Sexual Harassment At Work Is Far Too Common

by Mia Mercado

And today in things that are distressingly unsurprising, the statistics on sexual harassment at work show that it's far from an anomaly. A new poll on sexual harassment at work gives us an even clearer picture on its current reality, and it's not pretty. The recent poll, which comes from YouGov, surveyed over 4,900 people about sexual harassment at work. The poll breaks down responses by various demographics including age, gender, political party affiliation, and income bracket. The results reveal an all too common reality among many working adults, regardless of things like where they work and how much they make.

Of those polled, one in four people have witnessed a coworker being sexually harassed. This is unfortunately unsurprising, given the 23 percent of respondents that say they have been the victims of sexual harassment at work. In other words, nearly one in four people polled experienced “unwelcome sexual advances, requests for sexual favors, or other verbal or physical conduct of a sexual nature,” which are what Title VII of the Civil Rights Act of 1964 categorizes as workplace sexual harassment.

Though prohibited through laws like the one mentioned above, sexual harassment is far from eradicated in the workplace. In addition to it being widely underreported, there is often little or no consequence for those who commit sexual harassment at work. Polls like this recent one from YouGov are helping us face facts about workplace sexual harassment and working to further destigmatize conversation about sexual violence as a whole.

Twice As Many Women Than Men Say They’ve Experienced Sexual Harassment At Work

30 percent of women say they have experienced sexually harassment at work. Other studies have found women to be significantly more likely to experience workplace sexual harassment, with women being the victims in 80 percent of reported incidents.

While less common statistically and despite societal ideas of sexual assault, men can and do experience sexual harassment. 15 percent of men polled say they have been sexually harassed at work.

Perceptions About Sexual Harassment Victims Vary Based On Gender

When asked whether victims of sexual harassment receive the same level of respect and support regardless of gender, many people polled were unsure (30 percent). However, when responses are broken down by men and women, people polled were more likely to say victims of a gender other than their own receive more respect and support.

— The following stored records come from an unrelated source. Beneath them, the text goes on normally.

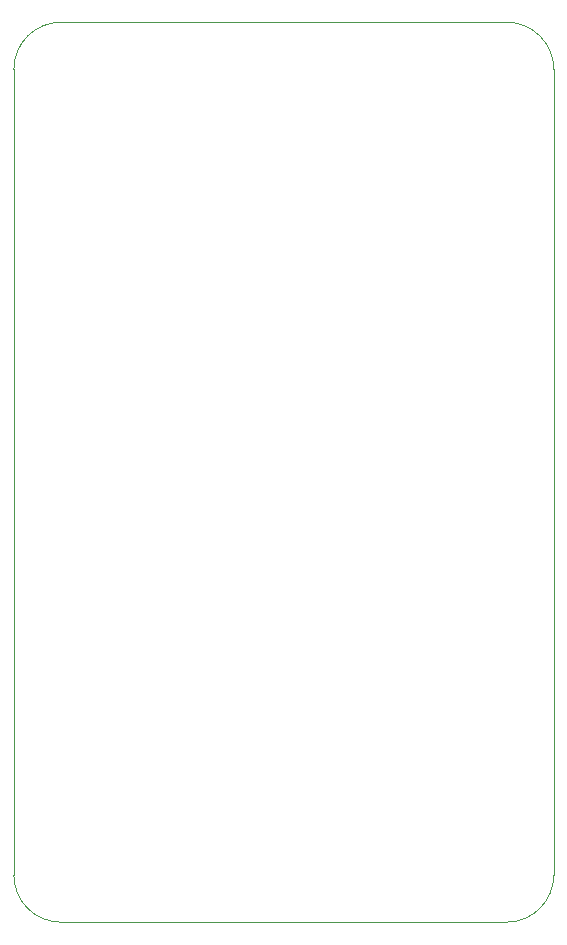
<source format=gm1>
G04 #@! TF.GenerationSoftware,KiCad,Pcbnew,8.0.1*
G04 #@! TF.CreationDate,2024-06-04T12:50:10-04:00*
G04 #@! TF.ProjectId,node_v3_1,6e6f6465-5f76-4335-9f31-2e6b69636164,rev?*
G04 #@! TF.SameCoordinates,Original*
G04 #@! TF.FileFunction,Profile,NP*
%FSLAX46Y46*%
G04 Gerber Fmt 4.6, Leading zero omitted, Abs format (unit mm)*
G04 Created by KiCad (PCBNEW 8.0.1) date 2024-06-04 12:50:10*
%MOMM*%
%LPD*%
G01*
G04 APERTURE LIST*
G04 #@! TA.AperFunction,Profile*
%ADD10C,0.050000*%
G04 #@! TD*
G04 APERTURE END LIST*
D10*
X127000000Y-123000000D02*
X127000000Y-54800000D01*
X131000000Y-127000000D02*
G75*
G02*
X127000000Y-123000000I0J4000000D01*
G01*
X168720000Y-50800000D02*
G75*
G02*
X172720000Y-54800000I0J-4000000D01*
G01*
X131000000Y-50800000D02*
X168720000Y-50800000D01*
X172720000Y-123000000D02*
G75*
G02*
X168720000Y-127000000I-4000000J0D01*
G01*
X172720000Y-54800000D02*
X172720000Y-123000000D01*
X168720000Y-127000000D02*
X131000000Y-127000000D01*
X127000000Y-54800000D02*
G75*
G02*
X131000000Y-50800000I4000000J0D01*
G01*
M02*

</source>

25 percent of women polled say they thought male victims of workplace sexual harassment were taken more seriously. (21 percent of women say that women receive more support; 40 percent say they are unsure if victims got equal support regardless of gender.) 37 percent of men polled say victims of sexual harassment receive more respect and support when they are female. This is how most men responded to that question, with the next highest response being “not sure” at 30 percent.

While this poll did not address this particular issue, other reports show that trans people are more likely to experience sexual violence than the overall population. Specifically, trans women of color are one of the most targeted groups when it comes to sexual violence.

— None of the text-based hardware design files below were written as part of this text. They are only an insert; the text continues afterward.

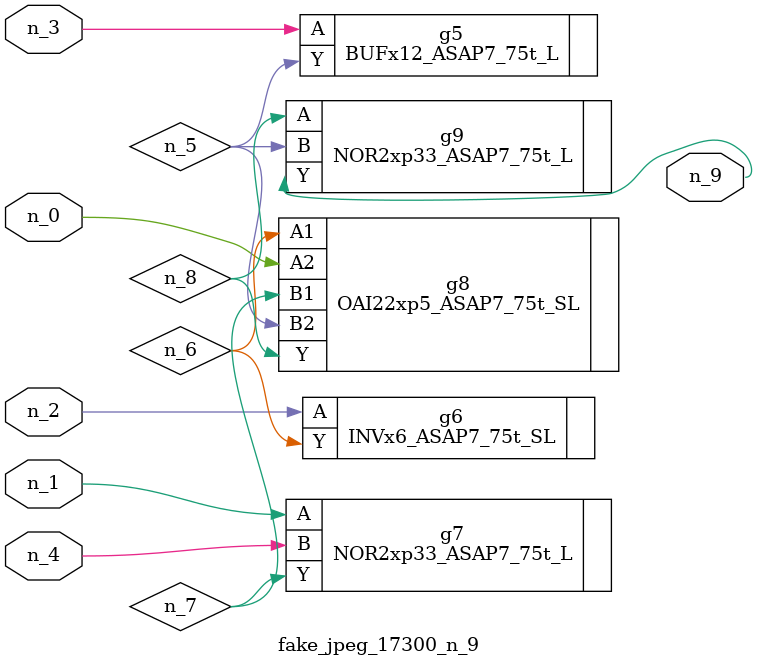
<source format=v>
module fake_jpeg_17300_n_9 (n_3, n_2, n_1, n_0, n_4, n_9);

input n_3;
input n_2;
input n_1;
input n_0;
input n_4;

output n_9;

wire n_8;
wire n_6;
wire n_5;
wire n_7;

BUFx12_ASAP7_75t_L g5 ( 
.A(n_3),
.Y(n_5)
);

INVx6_ASAP7_75t_SL g6 ( 
.A(n_2),
.Y(n_6)
);

NOR2xp33_ASAP7_75t_L g7 ( 
.A(n_1),
.B(n_4),
.Y(n_7)
);

OAI22xp5_ASAP7_75t_SL g8 ( 
.A1(n_6),
.A2(n_0),
.B1(n_7),
.B2(n_5),
.Y(n_8)
);

NOR2xp33_ASAP7_75t_L g9 ( 
.A(n_8),
.B(n_5),
.Y(n_9)
);


endmodule
</source>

This Is Part of A Bigger Problem

The results of this new poll are less surprising and, sadly, to be expected in the context of overall statistics on sexual assault. Sexual violence is a problem in the United States, one that exists more commonly than not in familiar settings like at work or in the home. It disproportionately affects women, people of color, and LGBTQ+ people. However, there are victims of sexual assault of every gender, race, and sexual orientation.

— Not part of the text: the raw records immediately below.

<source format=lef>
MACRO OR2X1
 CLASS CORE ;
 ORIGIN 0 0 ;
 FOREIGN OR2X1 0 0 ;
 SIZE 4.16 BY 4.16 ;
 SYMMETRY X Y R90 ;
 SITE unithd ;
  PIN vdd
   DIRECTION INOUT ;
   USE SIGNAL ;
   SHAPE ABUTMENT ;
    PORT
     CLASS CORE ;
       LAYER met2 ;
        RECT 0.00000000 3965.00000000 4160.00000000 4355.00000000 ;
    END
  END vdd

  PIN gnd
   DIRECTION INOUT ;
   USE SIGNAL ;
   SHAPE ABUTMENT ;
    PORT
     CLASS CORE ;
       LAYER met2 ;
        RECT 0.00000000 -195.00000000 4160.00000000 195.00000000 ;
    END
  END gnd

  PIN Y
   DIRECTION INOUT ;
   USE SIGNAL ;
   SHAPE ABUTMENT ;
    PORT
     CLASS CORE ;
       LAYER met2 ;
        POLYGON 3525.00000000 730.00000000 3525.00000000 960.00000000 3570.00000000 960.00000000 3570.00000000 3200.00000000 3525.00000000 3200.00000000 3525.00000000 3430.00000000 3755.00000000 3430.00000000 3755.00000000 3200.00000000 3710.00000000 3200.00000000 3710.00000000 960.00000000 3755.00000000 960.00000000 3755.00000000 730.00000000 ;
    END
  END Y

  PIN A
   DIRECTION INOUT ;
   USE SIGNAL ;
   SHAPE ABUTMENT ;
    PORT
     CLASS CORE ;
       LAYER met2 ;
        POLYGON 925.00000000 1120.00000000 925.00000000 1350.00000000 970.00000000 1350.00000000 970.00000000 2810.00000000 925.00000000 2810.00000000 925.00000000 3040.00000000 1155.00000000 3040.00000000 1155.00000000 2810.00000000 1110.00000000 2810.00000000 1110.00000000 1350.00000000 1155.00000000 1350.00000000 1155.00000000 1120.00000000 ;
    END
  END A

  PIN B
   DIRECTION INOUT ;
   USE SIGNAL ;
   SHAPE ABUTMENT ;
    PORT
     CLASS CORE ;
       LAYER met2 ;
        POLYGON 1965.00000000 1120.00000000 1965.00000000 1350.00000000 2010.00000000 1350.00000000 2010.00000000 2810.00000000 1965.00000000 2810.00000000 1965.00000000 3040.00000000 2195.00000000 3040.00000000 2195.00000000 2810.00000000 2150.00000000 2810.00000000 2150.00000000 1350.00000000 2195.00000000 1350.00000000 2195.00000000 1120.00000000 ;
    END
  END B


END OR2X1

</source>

As a culture, we need to take sexual harassment and other forms of sexual violence more seriously. Workplace sexual harassment and sexual assault as a whole goes widely unreported. It’s difficult to address a problem when we cannot see the full scope of it. Likewise, the way we treat sexual assault as a society and the lack of consequence for those who commit it certainly doesn’t make it easier for people to report. However, the more we talk about it and start to understand its reality, the closer we can get to ending sexual harassment and sexual assault everywhere.